Now that we are in a commodity bear market and there is no sight that it will come out of it soon, one might be tempted to abandon it. This is precisely against the very principle to include such an asset in your portfolios in the first place. However, we do understand there are different scenarios for many investors. We offer the following suggestions: 

  • For a strategic asset allocation portfolio, if you have invested in commodities, it is precisely the worst time to bail out from it. Unless the evidence (such as the ones we present in the above) has been so much different from what you had when you started the portfolio, you should stick to your original plans. These portfolios include Permanent Portfolio and other diversified portfolios such as Six Core Asset ETFs Strategic Asset Allocation – Optimal Moderate
  • If you just start a strategic asset allocation portfolio and you don’t feel comfortable with the theory that commodities can deliver similar returns as stocks in the long term (there are plenty of investors in this camp, including Charlie Munger), you can omit commodities and still construct a diversified portfolio such as Five Core Asset ETFs. As we stated numerous times, ultimately, it is extremely important that you, as an investor, feel comfortable with the investments. Without this due diligence and confidence, your portfolios will suffer from frequent alteration and change of directions, all are very harmful. 
  • If you invest in a Tactical Asset Allocation(TAA) based portfolio, we believe that having commodities index such as DBC or even gold (GLD or IAU) as candidate funds can still help to achieve higher returns and lower risk in the long term. Even though its inclusion might have distracted recent portfolio performance somewhat, when commodities enter a secular bull market (and for sure, it will), it will more than compensate the recent bad performance. 

To summarize, it is gloomy to look at commodities at this moment. Furthermore, as the world is still struggling with deflation and de-leveraging, there is no sight of the ending of the current commodity bear market. However, we believe that commodities are still valuable to be an asset class for tactical portfolios. For strategic portfolios, if you have already invested in it, it is not a good time to abandon it. If you have not invested in it, you can choose to omit this controversial asset class. 

Market Overview

We are taking a note that stocks and other risk assets (such as REITs) have rebounded somewhat. We suspect that we are now in a period of ‘bad news are bad news’ as stocks will be driven by economic fundamentals more now that Federal Reserve’s interest rate action is cleared up (at least in the near months). The key concerns here are the 3rd quarter’s earnings and emerging market economies. At the moment, it is very encouraging to see that there have been many job opennings.

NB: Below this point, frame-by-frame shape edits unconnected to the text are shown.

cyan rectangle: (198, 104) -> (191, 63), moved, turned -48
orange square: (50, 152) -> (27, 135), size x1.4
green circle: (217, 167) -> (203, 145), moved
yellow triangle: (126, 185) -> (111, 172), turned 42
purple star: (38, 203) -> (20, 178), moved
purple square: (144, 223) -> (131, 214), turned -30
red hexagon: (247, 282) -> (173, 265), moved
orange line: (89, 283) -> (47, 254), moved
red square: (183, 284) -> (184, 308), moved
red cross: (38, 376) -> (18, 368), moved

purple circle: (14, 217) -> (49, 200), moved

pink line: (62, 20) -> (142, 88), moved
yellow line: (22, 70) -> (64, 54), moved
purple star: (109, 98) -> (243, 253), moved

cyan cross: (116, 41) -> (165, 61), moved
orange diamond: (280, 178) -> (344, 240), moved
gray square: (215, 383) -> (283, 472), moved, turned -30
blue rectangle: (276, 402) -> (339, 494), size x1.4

However, realizing employment and payroll indicators are usually the lagging indicators, we are cautious here. 

For more detailed asset trend scores, please refer to 360° Market Overview

We would like to remind our readers that markets are more precarious now than other times in the last 5 years. It is a good time and imperative to adjust to a risk level you are comfortable with right now.  However, recognizing our deficiency to predict the markets, we will stay on course. 

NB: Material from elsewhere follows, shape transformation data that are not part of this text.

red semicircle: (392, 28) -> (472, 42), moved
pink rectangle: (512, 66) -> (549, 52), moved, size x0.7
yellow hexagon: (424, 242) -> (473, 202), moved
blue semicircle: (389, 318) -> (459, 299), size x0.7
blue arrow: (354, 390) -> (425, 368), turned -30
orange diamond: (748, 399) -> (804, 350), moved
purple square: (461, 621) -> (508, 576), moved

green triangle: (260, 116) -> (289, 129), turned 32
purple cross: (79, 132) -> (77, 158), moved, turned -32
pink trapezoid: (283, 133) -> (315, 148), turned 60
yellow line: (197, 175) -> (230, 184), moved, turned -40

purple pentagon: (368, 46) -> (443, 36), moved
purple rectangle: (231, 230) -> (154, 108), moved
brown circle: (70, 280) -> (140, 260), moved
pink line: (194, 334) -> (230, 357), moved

We again copy our position statements (from previous newsletters): 

Our position has not changed: We still maintain our cautious attitude to the recent stock market strength. Again, we have not seen any meaningful or substantial structural change in the U.S., European and emerging market economies. However, we will let markets sort this out and will try to take advantage over its irrational behavior if it is possible. 

We again would like to stress for any new investor and new money, the best way to step into this kind of markets is through dollar cost average (DCA), i.e. invest and/or follow a model portfolio in several phases (such as 2 or 3 months) instead of the whole sum at one shot.